In order to avoid isolation and abandonment, community and family members may hide their diagnosis and attribute their symptoms to other causes. The effect of this stigma is so strong that some families do not disclose a member’s death to tuberculosis, fearing judgment and social repercussions despite the essentiality of such information for data collection, infection surveillance, and targeted tuberculosis screening. Patients may refuse treatment due to not wanting to be seen by the hospital or treatment facility, which they would have to visit for an extensive treatment regimen. Even for patients who do receive treatment and recover, they may return home to a community that views them with fear over their (albeit no longer existent) contagiousness, leaving a constant weight of stigma on the survivor.
Women and children were found to be particularly vulnerable to this stigma. WHO has acknowledged that childhood tuberculosis is under-researched and is only just beginning to be monitored more closely while women in many of these poor communities are in already-precarious economic positions with reduced access to medical care and education.
An Ethical Problem in Global Health
The stigma around tuberculosis could be a strong factor in its high mortality rates and prevalence in certain countries. Fear over being seen as someone with TB makes it difficult for people to disclose their condition or seek and continue treatment. This causes tuberculosis cases to go undetected and untreated, resulting in much higher chances that the microbe will spread throughout the community.

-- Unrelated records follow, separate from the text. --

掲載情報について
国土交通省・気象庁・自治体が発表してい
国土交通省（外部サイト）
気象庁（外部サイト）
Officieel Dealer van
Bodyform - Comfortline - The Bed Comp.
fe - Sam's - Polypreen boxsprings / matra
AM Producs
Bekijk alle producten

The question remains, however: how can stigma be appropriately and compassionately dealt with?
The use of quarantine and isolation as a tactic for preventing the spread of infectious diseases is an age-old precaution, but it sometimes comes under fire socially for its negative effects on people and targeted populations. Even for those of us living in the States who think tuberculosis is behind us, the discussion of stigma and the ethics of isolation for this disease is still relevant. Over the past couple of decades, drug-resistant forms of tuberculosis have appeared, including strains that are proving to be incredibly difficult – if not impossible – to cure with even the most powerful anti-TB drugs. MDR-TB (multi-drug-resistant tuberculosis) prevalence has increased globally as a result of a lack of or incomplete adherence to normal tuberculosis treatment. The even more resistant form of tuberculosis, XDR-TB (Extremely Drug Resistant Tuberculosis), has also begun to emerge.
Clearly, tuberculosis is not a thing of the past. As different forms of the disease continue to evolve and spread, the myths and misconceptions surrounding its cause and transmission need to be dispelled in order to create a safer, encouraging environment for patients. We need to remain conscious of the way we socially approach and consider sickness, particularly when it does not seem to affect us. With concerns over the refugee crisis dominating the news, medical and political conversations over the risk of infectious diseases and their management are sure to take center stage, continuing this important discussion of disease, stigma, and treatment.